GRanges
tRNAscan-SE (Lowe and Eddy 1997) can be
used for prediction of tRNA genes in whole genomes based on sequence
context and calculated structural features. Many tRNA annotations in
genomes contain or are based on information generated by tRNAscan-SE,
for example the current SGD reference genome sacCer3 for Saccharomyces
cerevisiae. However, not all available information from tRNAscan-SE end
up in the genome annotation. Among these are for example structural
information, additional scores and the information, whether the
conserved CCA-end is encoded in the genomic DNA. To work with this
complete set of information, the tRNAscan-SE output can be parsed into a
more accessible GRanges object using tRNAscanImport
.
The default tRNAscan-SE output, either from running tRNAscan-SE (Lowe and Eddy 1997) locally or retrieving the output from the gtRNADb (Chan and Lowe 2016), consist of a formatted text document containing individual text blocks per tRNA delimited by an empty line.
library(tRNAscanImport)
yeast_file <- system.file("extdata",
file = "yeast.tRNAscan",
package = "tRNAscanImport")
# output for sacCer3
# Before
readLines(con = yeast_file, n = 7L)
## [1] "chrI.trna1 (139152-139254)\tLength: 103 bp"
## [2] "Type: Pro\tAnticodon: TGG at 33-35 (139184-139186)\tScore: 62.1"
## [3] "Possible intron: 37-67 (139188-139218)"
## [4] "HMM Sc=37.90\tSec struct Sc=24.20"
## [5] " * | * | * | * | * | * | * | * | * | * | "
## [6] "Seq: GGGCGTGTGGTCTAGTGGTATGATTCTCGCTTTGGGcgacttcctgattaaacaggaagacaaagcaTGCGAGAGGcCCTGGGTTCAATTCCCAGCTCGCCCC"

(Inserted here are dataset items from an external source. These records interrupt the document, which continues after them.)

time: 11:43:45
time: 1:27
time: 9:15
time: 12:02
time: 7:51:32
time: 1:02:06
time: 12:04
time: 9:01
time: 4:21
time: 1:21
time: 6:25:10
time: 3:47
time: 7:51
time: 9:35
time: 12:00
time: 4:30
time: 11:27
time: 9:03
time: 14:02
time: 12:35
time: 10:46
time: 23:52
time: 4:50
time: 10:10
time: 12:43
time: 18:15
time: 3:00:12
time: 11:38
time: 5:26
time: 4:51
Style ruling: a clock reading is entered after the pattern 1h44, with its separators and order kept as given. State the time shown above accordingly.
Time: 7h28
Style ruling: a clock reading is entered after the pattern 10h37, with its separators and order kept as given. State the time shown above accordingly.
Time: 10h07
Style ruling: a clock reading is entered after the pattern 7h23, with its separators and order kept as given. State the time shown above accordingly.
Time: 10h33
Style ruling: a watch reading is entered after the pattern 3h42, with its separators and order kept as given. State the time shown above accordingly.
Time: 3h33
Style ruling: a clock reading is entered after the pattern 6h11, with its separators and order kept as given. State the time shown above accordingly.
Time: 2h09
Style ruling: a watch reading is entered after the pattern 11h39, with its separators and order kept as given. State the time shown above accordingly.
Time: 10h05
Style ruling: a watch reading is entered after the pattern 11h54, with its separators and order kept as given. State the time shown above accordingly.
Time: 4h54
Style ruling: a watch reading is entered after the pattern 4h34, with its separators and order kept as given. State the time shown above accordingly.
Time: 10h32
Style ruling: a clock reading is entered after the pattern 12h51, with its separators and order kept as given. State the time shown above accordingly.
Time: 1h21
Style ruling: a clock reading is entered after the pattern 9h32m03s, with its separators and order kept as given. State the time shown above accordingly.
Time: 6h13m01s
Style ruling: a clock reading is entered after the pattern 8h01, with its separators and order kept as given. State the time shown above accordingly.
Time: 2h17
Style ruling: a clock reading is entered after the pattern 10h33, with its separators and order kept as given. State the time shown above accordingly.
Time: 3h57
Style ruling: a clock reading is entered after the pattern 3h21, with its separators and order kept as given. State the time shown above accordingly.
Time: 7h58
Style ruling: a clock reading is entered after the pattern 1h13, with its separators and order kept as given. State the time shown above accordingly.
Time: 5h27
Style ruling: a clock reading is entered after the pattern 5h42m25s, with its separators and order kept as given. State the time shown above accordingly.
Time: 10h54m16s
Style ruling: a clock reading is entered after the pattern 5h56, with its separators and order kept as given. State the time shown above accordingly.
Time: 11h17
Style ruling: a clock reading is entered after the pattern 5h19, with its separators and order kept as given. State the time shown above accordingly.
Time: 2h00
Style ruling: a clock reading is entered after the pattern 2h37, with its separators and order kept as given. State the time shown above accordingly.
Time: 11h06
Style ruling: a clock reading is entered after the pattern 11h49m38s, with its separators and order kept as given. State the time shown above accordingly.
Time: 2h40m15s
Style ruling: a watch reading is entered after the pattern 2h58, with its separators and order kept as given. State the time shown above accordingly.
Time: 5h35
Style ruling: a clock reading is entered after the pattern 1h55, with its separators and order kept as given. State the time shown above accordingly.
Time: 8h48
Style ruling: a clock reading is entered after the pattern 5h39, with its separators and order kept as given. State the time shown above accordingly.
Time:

## [7] "Str: >>>>>.>..>>>.........<<<.>>>>>......................................<<<<<.....>>>>>.......<<<<<<.<<<<<."
GRanges
To access the information in a BioC context the import as a GRanges
object comes to mind. import.tRNAscanAsGRanges()
performs
this task by evaluating each text block using regular expressions.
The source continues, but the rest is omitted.